▶ [Exercise] Omit the images, then output each of the records below exactly.

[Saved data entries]
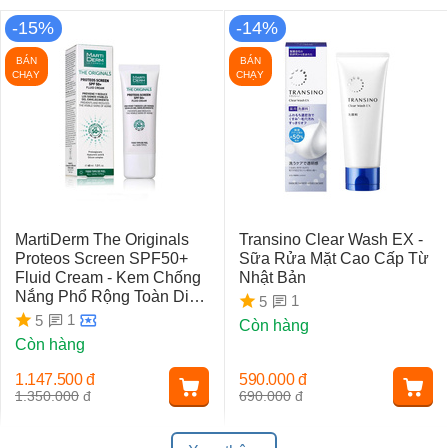
-15%
-14%
BÁN
BÁN
CHẠY
CHẠY
MartiDerm The Originals
Transino Clear Wash EX -
Proteos Screen SPF50+
Sữa Rửa Mặt Cao Cấp Từ
Fluid Cream - Kem Chống
Nhật Bản
Nắng Phổ Rộng Toàn Diện
1
5
Ngừa Lão Hóa, Nám Da
1
5
Còn hàng
Còn hàng
1.147.500
đ
590.000
đ
1.350.000
đ
690.000
đ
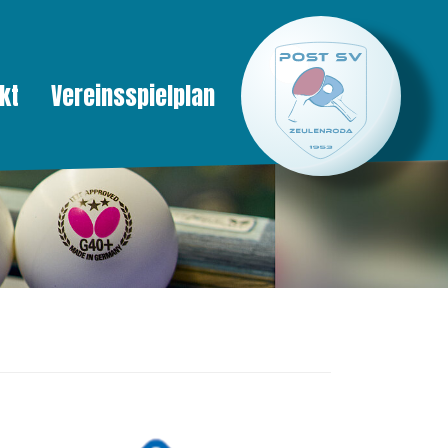
kt
Vereinsspielplan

▶ [Completed task]
-15%
-14%
BÁN
BÁN
CHẠY
CHẠY
MartiDerm The Originals
Transino Clear Wash EX -
Proteos Screen SPF50+
Sữa Rửa Mặt Cao Cấp Từ
Fluid Cream - Kem Chống
Nhật Bản
Nắng Phổ Rộng Toàn Diện
1
5
Ngừa Lão Hóa, Nám Da
1
5
Còn hàng
Còn hàng
1.147.500
đ
590.000
đ
1.350.000
đ
690.000
đ
kt
Vereinsspielplan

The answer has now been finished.